The joy of independence in India didn’t last long: it was closely followed by the pains and the jolt of the Partition. On the 14 of August 1947 two twin nations were born, covered in blood and hatred: India and Pakistan. Toba Tek Singh, directed by the commercially and critically acclaimed Indian filmmaker Ketan Mehta, utilises a lunatic asylum – the common name for psychiatric institutions back then – as a metaphor of the madness, division and turmoil that the region experienced back then.
The institution is located in Lahore, then part of India and now firmly in Pakistan.

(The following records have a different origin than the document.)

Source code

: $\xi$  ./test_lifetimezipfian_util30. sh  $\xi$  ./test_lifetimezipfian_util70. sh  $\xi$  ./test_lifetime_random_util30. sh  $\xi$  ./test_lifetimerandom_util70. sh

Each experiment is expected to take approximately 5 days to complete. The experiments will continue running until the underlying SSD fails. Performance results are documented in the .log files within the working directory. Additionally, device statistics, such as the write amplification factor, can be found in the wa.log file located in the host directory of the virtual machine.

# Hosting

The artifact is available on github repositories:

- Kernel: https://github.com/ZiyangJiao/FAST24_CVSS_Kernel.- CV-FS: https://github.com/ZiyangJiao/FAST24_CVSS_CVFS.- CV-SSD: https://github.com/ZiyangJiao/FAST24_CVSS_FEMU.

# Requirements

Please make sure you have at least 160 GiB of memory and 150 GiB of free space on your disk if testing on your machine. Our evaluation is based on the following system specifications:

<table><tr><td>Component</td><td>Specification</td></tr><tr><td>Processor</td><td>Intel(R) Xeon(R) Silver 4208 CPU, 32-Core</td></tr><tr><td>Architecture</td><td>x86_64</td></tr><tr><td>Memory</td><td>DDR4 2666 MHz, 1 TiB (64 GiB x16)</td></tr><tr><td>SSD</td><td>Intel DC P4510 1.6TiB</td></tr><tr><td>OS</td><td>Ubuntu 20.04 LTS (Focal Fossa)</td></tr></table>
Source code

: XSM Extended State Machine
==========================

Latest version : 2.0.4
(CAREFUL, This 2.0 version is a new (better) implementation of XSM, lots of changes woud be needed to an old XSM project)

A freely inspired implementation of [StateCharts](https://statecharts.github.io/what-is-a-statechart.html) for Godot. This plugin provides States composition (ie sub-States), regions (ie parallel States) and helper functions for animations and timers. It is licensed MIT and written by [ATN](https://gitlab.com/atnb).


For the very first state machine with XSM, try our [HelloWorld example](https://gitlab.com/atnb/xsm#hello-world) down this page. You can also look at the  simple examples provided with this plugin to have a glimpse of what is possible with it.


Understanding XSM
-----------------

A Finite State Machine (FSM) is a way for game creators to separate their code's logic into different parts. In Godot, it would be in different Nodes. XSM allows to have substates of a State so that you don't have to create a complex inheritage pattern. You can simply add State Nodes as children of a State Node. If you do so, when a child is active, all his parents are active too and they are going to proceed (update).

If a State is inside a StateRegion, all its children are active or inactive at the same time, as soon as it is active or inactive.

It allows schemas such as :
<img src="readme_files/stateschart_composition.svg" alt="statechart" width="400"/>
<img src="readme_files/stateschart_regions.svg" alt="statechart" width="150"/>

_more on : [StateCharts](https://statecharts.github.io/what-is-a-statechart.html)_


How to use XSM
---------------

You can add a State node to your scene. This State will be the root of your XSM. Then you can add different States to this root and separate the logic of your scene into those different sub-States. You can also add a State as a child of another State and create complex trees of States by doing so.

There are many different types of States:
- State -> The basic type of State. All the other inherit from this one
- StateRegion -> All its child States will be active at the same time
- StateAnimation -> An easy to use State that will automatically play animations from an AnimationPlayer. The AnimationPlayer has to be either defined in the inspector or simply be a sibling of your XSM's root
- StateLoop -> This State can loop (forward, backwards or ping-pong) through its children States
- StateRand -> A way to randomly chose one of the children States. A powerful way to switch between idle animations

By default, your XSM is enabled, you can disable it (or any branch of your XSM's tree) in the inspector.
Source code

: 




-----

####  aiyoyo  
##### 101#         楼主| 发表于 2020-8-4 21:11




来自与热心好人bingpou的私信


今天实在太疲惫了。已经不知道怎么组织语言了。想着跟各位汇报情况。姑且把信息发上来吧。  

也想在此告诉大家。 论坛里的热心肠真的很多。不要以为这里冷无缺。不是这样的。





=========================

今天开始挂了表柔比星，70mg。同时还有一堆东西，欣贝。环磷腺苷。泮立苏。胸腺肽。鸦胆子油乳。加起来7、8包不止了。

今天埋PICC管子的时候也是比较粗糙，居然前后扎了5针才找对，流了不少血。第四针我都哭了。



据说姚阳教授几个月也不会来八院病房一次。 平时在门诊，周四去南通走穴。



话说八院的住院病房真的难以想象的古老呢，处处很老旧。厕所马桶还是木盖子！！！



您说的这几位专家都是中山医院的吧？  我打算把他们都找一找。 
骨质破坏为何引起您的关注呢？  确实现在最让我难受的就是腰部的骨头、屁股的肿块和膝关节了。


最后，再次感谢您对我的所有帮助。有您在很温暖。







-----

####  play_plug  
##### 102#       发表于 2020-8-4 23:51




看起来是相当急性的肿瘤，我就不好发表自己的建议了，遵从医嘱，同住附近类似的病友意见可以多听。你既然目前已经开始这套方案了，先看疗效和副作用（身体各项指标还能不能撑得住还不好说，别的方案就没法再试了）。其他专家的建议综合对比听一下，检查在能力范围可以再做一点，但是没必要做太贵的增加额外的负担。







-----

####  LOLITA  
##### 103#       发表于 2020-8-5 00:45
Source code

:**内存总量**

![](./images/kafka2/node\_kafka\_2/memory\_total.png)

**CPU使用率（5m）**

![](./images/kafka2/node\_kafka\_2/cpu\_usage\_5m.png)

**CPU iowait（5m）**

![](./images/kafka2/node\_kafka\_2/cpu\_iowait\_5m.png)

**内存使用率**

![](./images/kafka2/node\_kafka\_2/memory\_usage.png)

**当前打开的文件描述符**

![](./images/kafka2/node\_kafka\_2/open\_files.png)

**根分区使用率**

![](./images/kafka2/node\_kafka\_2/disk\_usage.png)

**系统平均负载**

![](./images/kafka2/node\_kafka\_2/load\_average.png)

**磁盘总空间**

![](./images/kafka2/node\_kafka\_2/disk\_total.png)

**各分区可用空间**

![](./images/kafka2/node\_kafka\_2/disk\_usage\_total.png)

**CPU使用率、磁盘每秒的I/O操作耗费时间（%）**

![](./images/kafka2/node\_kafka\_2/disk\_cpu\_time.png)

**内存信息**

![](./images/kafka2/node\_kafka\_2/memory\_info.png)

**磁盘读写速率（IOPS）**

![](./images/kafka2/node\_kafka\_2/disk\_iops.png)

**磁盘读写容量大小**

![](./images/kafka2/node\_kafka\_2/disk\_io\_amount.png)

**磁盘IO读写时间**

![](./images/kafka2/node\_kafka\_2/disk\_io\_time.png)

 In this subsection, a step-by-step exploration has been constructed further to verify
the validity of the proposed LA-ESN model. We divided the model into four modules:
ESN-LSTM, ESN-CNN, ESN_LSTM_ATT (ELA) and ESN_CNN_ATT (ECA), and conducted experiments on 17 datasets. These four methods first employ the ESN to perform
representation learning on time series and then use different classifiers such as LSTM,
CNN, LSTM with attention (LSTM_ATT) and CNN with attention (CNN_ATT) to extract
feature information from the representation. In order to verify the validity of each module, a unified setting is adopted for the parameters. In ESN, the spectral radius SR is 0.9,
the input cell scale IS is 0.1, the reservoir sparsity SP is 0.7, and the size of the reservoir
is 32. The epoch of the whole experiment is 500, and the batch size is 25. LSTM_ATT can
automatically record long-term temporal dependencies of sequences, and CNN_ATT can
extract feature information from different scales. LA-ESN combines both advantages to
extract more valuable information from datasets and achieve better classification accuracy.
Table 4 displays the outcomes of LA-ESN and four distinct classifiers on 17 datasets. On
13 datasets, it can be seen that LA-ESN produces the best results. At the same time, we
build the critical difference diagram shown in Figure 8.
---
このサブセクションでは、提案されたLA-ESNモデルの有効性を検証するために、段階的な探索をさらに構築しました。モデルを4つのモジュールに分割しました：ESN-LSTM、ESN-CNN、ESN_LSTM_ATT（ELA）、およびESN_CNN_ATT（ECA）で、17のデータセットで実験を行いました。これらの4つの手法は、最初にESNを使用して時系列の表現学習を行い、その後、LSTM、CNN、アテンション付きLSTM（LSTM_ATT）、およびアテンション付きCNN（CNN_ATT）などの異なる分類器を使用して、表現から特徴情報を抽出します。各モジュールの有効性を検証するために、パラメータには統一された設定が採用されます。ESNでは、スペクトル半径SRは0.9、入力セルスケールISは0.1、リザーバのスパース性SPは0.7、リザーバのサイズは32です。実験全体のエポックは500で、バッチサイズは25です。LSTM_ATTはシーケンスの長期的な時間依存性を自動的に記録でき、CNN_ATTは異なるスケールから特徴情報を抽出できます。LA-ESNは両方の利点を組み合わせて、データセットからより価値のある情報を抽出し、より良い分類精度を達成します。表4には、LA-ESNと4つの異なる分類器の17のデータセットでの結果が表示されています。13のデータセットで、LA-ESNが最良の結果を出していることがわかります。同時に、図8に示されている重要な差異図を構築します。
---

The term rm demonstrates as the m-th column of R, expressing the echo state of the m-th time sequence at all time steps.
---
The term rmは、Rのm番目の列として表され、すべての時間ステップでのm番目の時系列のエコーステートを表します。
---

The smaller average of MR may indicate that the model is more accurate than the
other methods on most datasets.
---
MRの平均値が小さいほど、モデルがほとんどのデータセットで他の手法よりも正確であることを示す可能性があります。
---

Its inmates are almost entirely young men, with the exception of Bishen Singh (played by Pankaj Kapur, pictured above), a mostly silent old Sikh man who allegedly hasn’t slept in 15 years. Perhaps his self-imposed insomnia is a prescient sign of impending fate of his homeland. The Partition was very violent, with notions of national identity torn to pieces, family and friends divided.
The inmates are highly jolly and likable, and there is a strange sense of safety and community within the walls of the derelict institution. It sometimes seems like it’s the ones outside that are mad. The choice of actors is very effective, with powerful performances throughout. The cinematography is also very impressive, portraying a period of transition in a country through vibrant sepia tones and landscapes.
Inevitably, however, disaster strikes the institution. Officials are asked to send the Hindus and Sikhs to India, and keep the Muslims only in what is now Pakistan. This means that Bishen has to leave, leaving him confused and vulnerable. Many other men have the same fate. The film also raises very pertinent questions about religion and women’s rights by highlighting the uncertain predicament of a silent female inmate. It’s easy to determine whether a man is a Muslim or not through circumcision, but what about females? An official asks: “is she a Muslim, a Sikh or a Hindu”, to which someone replies: “she’s just a girl”.
Despite not being a Bollywood movie, Toba Tek Singh is populated with local music. The difference is that the songs here and tender and sorrowful, and a constant cry of lost identity is heard throughout the film: “I do not know who I am”. The result is a very powerful film with an urgent message of unity and tolerance, yet digestible and easy to watch. Perhaps the UK could learn a thing or two about the pains and the consequences of breaking away from a bigger entity.
The world premiere of Toba Tek Singh took place in the Indian Film Festival of London in July 2016, when this piece originally written. The Partition of India sees its 70th anniversary on August 15th 2017.